Tag Archives: NCTC

A tough day to be Director of the National Counter Terrorism Center

Nice digs, but a tough gig.

President Obama’s preliminary report on the intelligence community’s failure to prevent the attempted Christmas day attack will be released sometime today. It will almost certainly lay much of the blame on the National Counter Terrorism Center (NCTC).

The NCTC was originally established via Executive Order by President Bush as the Terrorist Threat Integration Center in 2003. It was later formalized as the NCTC in ensuing intelligence reform legislation, but the mission remained essentially the same – to integrate terrorist threats and prevent them from being realized.

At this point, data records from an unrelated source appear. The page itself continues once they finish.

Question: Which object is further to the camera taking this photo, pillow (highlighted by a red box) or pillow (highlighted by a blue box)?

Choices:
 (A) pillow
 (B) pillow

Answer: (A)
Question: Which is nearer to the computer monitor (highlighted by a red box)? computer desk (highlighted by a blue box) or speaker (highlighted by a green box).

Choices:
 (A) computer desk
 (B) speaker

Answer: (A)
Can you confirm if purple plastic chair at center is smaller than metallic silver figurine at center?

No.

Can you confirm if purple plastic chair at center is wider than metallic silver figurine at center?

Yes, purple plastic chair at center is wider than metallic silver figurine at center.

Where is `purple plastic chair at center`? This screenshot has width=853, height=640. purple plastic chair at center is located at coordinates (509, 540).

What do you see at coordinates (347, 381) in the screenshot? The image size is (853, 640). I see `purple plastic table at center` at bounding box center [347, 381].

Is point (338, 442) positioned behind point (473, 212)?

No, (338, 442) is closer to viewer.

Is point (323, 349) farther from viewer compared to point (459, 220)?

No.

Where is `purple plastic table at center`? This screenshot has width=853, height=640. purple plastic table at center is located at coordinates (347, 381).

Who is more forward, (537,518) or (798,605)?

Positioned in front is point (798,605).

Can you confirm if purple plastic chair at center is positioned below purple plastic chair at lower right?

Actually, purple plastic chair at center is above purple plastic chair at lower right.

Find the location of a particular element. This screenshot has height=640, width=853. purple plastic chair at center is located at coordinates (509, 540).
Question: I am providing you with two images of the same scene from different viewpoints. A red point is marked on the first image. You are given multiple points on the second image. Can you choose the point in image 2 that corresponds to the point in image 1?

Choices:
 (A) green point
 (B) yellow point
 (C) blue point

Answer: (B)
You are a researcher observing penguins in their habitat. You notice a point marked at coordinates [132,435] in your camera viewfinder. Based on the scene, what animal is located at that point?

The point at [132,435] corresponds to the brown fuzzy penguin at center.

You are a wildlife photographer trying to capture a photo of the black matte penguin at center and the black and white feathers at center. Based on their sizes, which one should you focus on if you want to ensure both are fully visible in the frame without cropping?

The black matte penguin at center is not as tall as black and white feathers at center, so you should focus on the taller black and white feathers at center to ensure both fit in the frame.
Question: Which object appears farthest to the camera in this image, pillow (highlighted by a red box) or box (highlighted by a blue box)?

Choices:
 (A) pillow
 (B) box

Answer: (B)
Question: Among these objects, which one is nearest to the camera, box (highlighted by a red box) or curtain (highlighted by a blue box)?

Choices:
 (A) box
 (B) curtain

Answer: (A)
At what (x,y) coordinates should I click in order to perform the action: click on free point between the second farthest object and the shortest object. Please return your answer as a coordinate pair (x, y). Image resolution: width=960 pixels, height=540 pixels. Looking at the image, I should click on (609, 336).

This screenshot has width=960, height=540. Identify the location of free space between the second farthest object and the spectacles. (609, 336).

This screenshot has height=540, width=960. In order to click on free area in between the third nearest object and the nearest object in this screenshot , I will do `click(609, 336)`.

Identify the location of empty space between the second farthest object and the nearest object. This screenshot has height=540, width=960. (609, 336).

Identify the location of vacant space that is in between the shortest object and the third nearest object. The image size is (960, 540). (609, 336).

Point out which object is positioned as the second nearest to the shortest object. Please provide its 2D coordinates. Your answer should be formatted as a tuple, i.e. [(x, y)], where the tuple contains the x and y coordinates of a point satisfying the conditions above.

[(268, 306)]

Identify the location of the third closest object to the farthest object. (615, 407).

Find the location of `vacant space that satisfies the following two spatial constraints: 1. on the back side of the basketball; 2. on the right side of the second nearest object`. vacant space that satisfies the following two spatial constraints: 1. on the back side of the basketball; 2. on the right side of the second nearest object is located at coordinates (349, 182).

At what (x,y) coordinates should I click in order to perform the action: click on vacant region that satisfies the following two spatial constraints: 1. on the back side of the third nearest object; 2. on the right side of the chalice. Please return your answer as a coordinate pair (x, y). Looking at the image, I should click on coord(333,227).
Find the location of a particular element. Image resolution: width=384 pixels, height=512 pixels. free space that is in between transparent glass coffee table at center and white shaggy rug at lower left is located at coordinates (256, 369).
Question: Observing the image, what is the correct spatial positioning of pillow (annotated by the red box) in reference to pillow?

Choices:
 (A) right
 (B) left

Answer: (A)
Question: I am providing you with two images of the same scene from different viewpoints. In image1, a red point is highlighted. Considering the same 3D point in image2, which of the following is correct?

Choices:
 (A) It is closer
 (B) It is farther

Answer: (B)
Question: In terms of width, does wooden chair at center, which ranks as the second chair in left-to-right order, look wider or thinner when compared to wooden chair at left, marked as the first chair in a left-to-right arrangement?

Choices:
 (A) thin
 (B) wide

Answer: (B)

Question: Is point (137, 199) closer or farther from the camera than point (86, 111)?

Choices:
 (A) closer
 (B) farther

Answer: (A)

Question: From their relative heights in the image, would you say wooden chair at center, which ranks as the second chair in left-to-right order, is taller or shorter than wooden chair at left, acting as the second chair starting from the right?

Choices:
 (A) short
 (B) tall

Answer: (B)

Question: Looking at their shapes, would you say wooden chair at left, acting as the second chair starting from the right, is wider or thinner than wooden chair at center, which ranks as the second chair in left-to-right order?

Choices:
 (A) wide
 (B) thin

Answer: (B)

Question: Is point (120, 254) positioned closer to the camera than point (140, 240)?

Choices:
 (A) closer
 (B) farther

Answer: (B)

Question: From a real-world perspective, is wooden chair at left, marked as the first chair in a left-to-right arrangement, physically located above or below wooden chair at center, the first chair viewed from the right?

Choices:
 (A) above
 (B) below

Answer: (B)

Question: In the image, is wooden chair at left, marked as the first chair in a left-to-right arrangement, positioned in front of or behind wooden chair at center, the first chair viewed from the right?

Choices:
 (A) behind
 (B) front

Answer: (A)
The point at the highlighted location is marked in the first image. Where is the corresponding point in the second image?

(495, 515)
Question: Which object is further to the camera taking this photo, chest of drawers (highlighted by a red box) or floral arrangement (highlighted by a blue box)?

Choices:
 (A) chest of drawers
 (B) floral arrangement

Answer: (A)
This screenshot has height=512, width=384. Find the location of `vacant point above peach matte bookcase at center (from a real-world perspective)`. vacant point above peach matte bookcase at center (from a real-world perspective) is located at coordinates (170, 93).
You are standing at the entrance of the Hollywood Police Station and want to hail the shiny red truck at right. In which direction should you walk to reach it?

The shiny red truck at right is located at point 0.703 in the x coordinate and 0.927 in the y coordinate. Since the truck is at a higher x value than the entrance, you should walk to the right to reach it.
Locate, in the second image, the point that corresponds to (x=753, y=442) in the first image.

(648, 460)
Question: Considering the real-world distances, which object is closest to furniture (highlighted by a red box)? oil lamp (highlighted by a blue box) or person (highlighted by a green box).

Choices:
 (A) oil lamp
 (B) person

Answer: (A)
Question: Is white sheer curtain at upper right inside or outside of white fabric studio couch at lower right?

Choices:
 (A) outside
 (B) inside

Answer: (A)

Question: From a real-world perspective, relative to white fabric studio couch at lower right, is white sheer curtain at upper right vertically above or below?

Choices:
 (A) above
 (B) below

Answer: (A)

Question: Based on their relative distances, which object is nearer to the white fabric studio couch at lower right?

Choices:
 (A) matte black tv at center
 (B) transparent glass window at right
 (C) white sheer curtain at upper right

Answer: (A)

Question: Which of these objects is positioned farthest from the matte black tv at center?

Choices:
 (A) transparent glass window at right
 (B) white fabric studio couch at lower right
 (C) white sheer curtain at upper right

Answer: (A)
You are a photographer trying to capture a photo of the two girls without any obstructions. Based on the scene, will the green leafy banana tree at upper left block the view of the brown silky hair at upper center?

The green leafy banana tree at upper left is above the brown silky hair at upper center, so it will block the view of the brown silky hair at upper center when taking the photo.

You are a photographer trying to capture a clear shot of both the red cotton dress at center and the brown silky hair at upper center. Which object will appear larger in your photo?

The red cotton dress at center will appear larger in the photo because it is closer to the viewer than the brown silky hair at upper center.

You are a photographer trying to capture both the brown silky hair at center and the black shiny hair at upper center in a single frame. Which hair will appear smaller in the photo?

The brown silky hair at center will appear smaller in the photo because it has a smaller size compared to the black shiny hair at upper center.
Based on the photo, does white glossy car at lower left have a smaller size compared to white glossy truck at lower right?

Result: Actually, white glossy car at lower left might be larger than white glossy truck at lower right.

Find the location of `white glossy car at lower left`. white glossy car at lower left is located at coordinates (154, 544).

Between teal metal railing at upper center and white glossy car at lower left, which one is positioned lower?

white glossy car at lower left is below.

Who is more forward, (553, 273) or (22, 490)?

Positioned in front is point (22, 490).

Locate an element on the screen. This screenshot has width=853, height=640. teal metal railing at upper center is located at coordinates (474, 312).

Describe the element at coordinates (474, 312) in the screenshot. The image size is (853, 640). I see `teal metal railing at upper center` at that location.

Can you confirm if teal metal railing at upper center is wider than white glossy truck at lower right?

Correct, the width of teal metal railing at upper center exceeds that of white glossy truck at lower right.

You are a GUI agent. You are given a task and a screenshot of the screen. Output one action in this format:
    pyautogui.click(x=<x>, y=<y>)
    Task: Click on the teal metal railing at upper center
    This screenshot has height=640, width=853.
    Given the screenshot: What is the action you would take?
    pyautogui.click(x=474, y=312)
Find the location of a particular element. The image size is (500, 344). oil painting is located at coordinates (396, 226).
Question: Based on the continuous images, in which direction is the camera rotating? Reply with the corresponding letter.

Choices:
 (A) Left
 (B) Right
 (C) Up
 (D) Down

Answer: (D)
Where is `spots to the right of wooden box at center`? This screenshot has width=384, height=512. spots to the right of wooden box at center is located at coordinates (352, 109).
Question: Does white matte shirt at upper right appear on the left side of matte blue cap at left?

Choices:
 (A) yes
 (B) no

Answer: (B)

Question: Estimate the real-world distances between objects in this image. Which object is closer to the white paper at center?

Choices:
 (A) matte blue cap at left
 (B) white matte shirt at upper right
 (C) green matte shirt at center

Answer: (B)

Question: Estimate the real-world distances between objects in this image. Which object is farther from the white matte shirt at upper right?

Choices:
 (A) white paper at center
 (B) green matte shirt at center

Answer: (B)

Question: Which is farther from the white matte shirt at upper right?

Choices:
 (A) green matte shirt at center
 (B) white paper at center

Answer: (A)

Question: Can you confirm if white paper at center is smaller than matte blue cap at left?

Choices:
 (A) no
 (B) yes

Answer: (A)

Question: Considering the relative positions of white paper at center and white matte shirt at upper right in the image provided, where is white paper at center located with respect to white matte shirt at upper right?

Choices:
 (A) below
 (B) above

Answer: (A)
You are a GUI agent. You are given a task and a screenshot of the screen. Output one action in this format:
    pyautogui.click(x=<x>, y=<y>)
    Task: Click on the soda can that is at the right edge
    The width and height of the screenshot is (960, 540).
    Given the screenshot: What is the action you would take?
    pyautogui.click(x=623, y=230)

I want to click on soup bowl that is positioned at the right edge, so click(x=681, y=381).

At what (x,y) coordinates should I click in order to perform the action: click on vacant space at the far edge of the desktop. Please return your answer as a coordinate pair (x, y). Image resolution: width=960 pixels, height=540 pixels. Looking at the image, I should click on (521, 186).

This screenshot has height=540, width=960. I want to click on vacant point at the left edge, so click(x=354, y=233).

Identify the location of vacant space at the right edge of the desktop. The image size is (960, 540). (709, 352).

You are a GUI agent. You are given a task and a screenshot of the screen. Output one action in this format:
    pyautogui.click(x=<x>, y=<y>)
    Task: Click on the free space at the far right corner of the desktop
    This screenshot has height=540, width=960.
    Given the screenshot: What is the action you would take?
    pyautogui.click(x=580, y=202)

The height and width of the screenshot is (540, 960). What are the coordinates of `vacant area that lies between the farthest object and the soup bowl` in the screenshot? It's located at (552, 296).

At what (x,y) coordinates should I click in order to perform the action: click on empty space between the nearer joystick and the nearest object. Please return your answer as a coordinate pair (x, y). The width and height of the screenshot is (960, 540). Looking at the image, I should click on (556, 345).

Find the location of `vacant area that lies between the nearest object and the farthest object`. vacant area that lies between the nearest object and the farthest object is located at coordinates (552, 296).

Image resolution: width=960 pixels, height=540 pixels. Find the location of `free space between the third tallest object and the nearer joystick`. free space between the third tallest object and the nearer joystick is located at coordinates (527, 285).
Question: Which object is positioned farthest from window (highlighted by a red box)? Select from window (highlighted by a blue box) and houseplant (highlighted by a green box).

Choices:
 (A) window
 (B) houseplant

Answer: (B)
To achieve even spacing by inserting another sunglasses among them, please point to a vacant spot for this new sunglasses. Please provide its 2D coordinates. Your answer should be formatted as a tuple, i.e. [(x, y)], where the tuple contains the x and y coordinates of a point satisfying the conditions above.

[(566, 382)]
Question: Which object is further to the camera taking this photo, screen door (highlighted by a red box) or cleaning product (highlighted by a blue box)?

By this standard, the NCTC certainly under-performed over the holidays. The NCTC’s failure could be the result of at least two separate problems:

1. Other agencies and departments are not providing NCTC with the right information at the right time; and/or
2. NCTC analysts are not analyzing the available information very well.

There is reason to believe that both problems contributed to this incident.  Since the passage of the Intelligence Reform and Terrorism Prevention Act of 2004 (IRTPA), critics have decried the lack of authority vested in the Director of the NCTC and his/her principal patron, the newly-created Director of National Intelligence.  If they can’t compel cooperation from other agencies, they have nearly impossible jobs.

More disconcerting still, prominent reports – including that of the Robb-Silberman Commission – have suggested that the NCTC has had trouble attracting and retaining the best analysts from across the intelligence community. Either way, the fallout from this unfortunate incident will provide the first in-depth public assessment of the effectiveness of the intelligence system created by the IRTPA of 2004.  That’s not a bad thing at all.